Write out word for word the passage of the article on disease forecasting below, starting with "Imagine that the" and going on through "in their tracks.".
START Excerpt
Sep 25, 2007 8:00 AM

Disease forecasters prepare to predict next pandemic

By Judy Lin

Imagine that the AIDS epidemic with all its miseries and misunderstandings could have been prevented. Or that yet unknown microbes poised to ravage future generations could be discovered and stopped in their tracks.

Nathan Wolfe thinks it's possible.

"There's no reason to believe that pandemics will be harder to predict than earthquakes or tsunamis," said Wolfe, who is charting new territory in the nascent science of disease forecasting.

With the support of a $2.5-million Pioneer Award from the National Institutes of Health, the professor of epidemiology in the School of Public Health is creating a pilot system for exploring and understanding how viruses emerge.

Working at sites as farflung as Central Africa and Borneo, China and Malaysia, Wolfe and collaborators from UCLA and around the world are building a "viral museum," collecting and analyzing specimens of novel viruses in a critical step toward identifying ways to control potentially catastrophic pathogens. Wolfe's interest in disease forecasting stems from a decade of field work in the jungles of Cameroon, where he monitored the habits and the blood pathologies of bushmeat hunters and their kills. Last May, with colleagues Jared Diamond and Claire Panosian Dunavan, Wolfe published a paper in the journal Nature that concluded that major diseases throughout history have likely all found their way to humans via animals.

"Infectious diseases springing from wild primate populations regularly infect human populations of hunters and gatherers, a cycle that presumably has endured for millions of years," Wolfe said. Earlier, he and his colleagues were the first to demonstrate the ongoing transmission of retroviruses — the class of viruses which includes HIV — in the human population.

HIV, Wolfe noted, is effectively a bushmeat disease that made the jump from chimpanzee to humans generations ago but which until recently was primarily limited to a small number of cases. Globalization, however, has changed that.

"Previously, we lived in more or less isolated communities," Wolfe said. "Maybe disease would pop over from an animal to a community but only with the potential to either simmer through or flare through that population and then go extinct … Today, however, that population is effectively the world, linked by road networks and trains and planes and automobiles, and once a disease makes the jump, it suddenly has six billion people that it can potentially connect with."
END Excerpt
START Data block
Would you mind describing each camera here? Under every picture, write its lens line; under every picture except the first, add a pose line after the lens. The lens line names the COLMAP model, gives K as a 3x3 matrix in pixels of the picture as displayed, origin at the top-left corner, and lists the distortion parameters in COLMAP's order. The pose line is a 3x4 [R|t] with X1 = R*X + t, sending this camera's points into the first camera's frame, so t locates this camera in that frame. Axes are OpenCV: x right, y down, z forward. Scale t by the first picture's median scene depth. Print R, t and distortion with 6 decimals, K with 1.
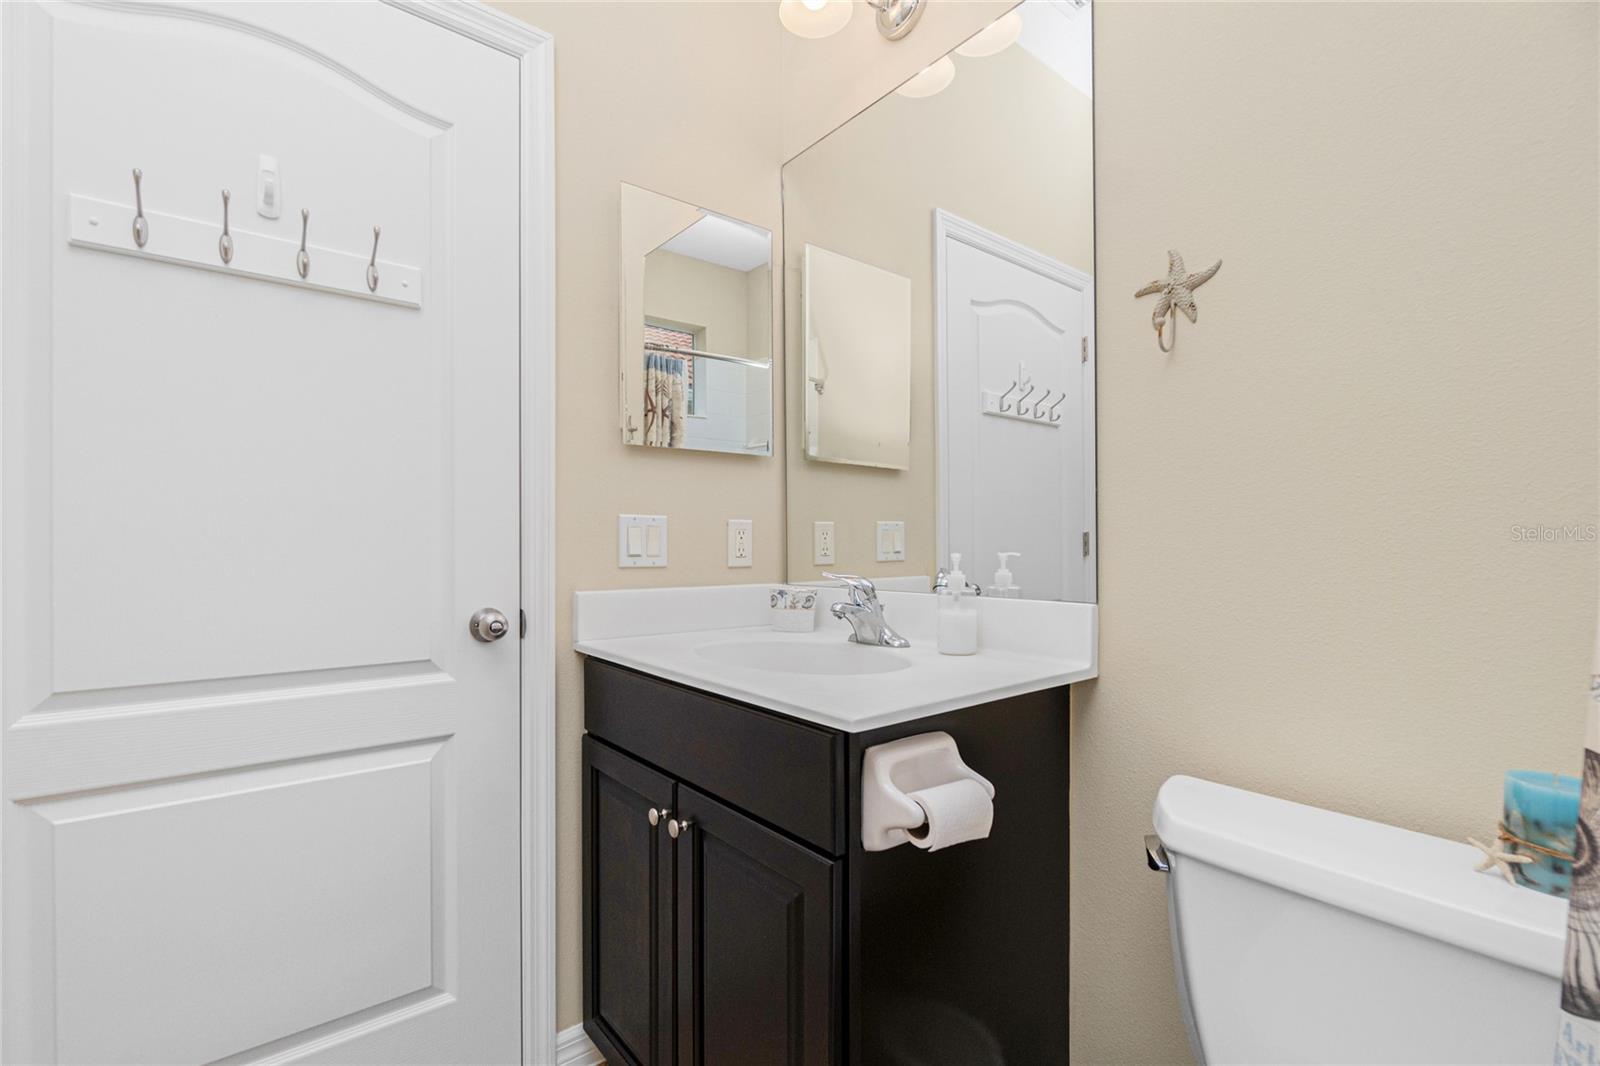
lens RADIAL K [[687.2, 0, 800.0], [0, 687.2, 533.0], [0, 0, 1]] dist [0.000063, -0.000032]
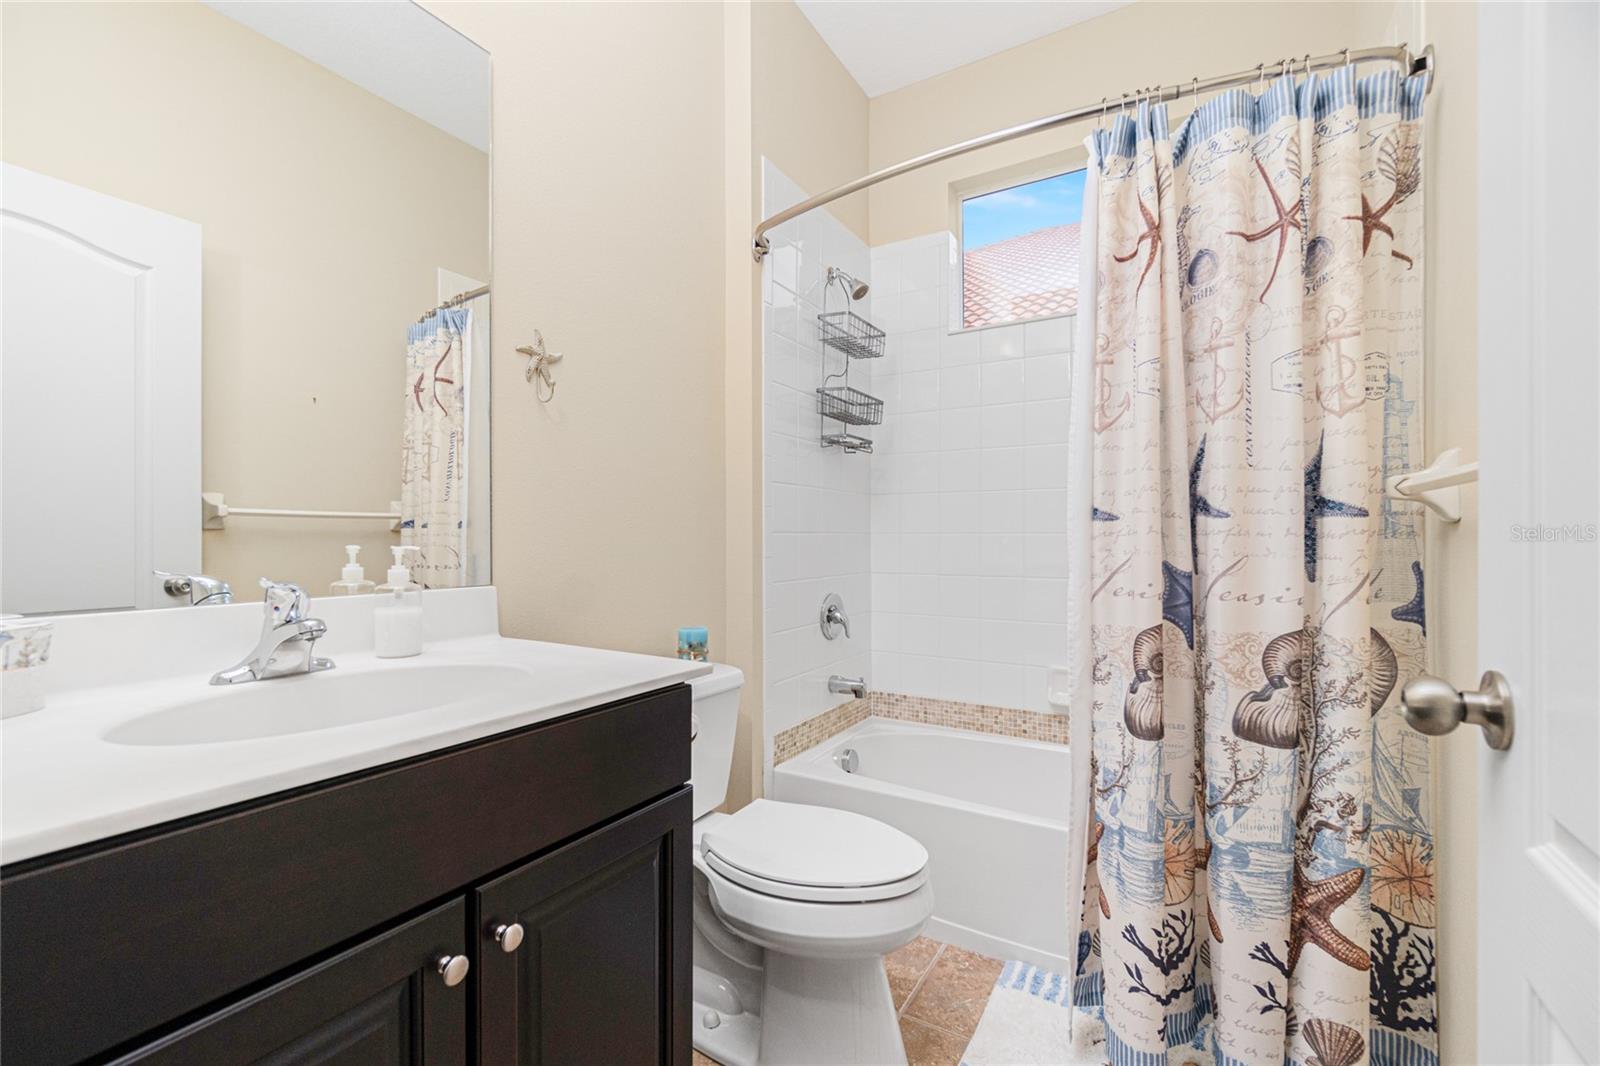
lens RADIAL K [[687.2, 0, 800.0], [0, 687.2, 533.0], [0, 0, 1]] dist [0.000063, -0.000032]
pose [[-0.371021, 0.018251, 0.928445, -0.814610], [-0.015205, 0.999553, -0.025725, 0.028199], [-0.928500, -0.023662, -0.370577, 0.855140]]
END Data block
## Solution
Imagine that the AIDS epidemic with all its miseries and misunderstandings could have been prevented. Or that yet unknown microbes poised to ravage future generations could be discovered and stopped in their tracks.